Old Barracks Exhibit Explores Its Role in Anti-Suffrage Movement

Museums across the country have been mounting women’s suffrage exhibits in anticipation of the 100th anniversary of the ratification of the 19th Amendment. Most of these exhibits have focused on the women on the frontlines of the suffrage movement, those who took to the streets, organized pickets, and coordinated mailing campaigns in support of the cause. However, another group of both men and women were equally mobilized by the suffrage issue: the anti-suffragists. The Old Barracks Museum has created an online exhibit focused on anti-suffrage and the Barracks role in that movement.

When Women Vote: The Old Barracks and the Anti-Suffrage Movement” tells the story of how the anti-suffrage movement developed in New Jersey in the early twentieth century. A particularly interesting part of the exhibit documents the Old Barracks connections to the anti-suffrage movement. On April 15, 1912 the New Jersey Association Opposed to Woman Suffrage formed at the Old Barracks. Women in the Trenton elite who helped preserve the Barracks also participated in the fight against women’s suffrage. This direct connection between the museum and the anti-suffrage movement makes the story all the more relevant for the viewer.
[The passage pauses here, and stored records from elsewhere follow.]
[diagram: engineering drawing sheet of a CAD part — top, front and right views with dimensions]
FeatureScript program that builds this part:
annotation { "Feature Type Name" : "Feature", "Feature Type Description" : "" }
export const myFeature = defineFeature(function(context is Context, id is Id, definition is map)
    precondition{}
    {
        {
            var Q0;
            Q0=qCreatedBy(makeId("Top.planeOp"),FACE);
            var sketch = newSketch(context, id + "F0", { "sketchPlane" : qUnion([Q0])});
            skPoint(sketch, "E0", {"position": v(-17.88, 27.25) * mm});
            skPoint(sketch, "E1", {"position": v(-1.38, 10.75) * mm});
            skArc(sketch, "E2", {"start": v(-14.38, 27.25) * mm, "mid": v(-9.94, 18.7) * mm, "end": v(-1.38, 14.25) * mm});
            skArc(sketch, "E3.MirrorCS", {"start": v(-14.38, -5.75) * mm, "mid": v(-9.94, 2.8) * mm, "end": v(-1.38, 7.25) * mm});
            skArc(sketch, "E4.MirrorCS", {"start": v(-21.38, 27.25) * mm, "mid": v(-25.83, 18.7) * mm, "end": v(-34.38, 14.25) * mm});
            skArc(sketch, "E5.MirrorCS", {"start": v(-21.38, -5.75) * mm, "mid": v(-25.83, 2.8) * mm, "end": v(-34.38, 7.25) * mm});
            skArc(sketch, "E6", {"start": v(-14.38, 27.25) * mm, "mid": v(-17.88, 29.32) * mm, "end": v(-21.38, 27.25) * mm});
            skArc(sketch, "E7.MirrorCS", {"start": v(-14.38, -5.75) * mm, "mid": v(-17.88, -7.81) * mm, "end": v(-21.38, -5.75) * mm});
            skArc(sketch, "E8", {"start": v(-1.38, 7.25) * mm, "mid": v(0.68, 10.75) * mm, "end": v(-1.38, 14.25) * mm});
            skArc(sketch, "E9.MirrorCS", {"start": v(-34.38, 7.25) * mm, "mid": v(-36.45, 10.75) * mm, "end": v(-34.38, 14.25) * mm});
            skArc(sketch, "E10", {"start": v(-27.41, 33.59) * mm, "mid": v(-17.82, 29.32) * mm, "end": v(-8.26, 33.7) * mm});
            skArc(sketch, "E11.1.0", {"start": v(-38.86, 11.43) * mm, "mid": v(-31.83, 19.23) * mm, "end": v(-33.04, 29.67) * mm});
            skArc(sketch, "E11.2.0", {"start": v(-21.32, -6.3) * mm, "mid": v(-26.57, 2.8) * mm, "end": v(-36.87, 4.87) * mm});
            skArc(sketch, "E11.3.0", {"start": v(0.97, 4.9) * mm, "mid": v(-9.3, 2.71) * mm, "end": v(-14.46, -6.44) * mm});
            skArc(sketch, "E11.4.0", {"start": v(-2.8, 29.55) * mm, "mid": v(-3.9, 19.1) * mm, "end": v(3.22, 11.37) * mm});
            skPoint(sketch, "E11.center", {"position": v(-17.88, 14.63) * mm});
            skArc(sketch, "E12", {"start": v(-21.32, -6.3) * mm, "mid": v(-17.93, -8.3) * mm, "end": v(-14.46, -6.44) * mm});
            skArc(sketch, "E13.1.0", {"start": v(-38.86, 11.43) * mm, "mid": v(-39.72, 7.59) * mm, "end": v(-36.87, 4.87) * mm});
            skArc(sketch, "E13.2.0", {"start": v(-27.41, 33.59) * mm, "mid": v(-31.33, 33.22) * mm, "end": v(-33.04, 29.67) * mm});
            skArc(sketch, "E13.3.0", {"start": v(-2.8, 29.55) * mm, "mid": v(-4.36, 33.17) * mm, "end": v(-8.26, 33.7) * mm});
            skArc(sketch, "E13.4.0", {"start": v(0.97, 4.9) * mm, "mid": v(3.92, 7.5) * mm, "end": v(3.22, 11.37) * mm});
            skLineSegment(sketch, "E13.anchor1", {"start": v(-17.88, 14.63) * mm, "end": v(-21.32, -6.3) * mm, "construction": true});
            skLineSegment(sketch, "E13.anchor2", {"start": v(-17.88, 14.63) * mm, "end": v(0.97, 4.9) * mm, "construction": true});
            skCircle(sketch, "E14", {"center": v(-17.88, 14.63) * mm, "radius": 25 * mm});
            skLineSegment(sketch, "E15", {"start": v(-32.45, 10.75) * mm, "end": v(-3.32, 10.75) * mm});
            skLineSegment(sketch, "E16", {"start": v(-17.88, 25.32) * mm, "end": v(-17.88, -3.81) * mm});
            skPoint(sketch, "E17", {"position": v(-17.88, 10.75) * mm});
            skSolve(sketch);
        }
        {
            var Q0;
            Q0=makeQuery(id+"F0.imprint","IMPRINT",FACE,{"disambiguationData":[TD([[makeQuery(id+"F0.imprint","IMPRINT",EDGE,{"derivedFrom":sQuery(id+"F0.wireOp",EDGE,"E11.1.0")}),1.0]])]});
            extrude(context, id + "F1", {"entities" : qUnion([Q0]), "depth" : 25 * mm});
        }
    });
The anti-suffrage movement had to grapple with an inherent tension between “anti” women’s activity and their rhetoric against the vote. Antis argued that voting would take women out of the home and into the public sphere. Yet, the work anti women did to fight suffrage also pushed the limits of the separate spheres ideology. The Old Barracks’ exhibit does an effective job of describing the separate spheres ideology and exploring how anti-suffrage women dealt with this inherent contradiction in their movement.

The online exhibit is accompanied by images of anti-suffrage cartoons, photographs of New Jersey’s anti-suffragists, and newspaper clippings related to the movement. The anti-suffrage cartoons show clearly the antis’ fear of women’s participation in the public sphere. Many focus on inverted gender roles; one cartoon captioned “Suffragette Madonna” depicts a feminized man feeding a baby. Anti-suffrage cartoons provide a portal into early twentieth-century ideas about gender.

“When Women Vote” provides a good overview of the anti-suffrage movement, an under-explored part the women’s suffrage story. The connections between the anti-suffrage movement and the Old Barracks itself makes this a particularly important exhibit not only for anyone interested in suffrage, but also for those interested in the institution’s history.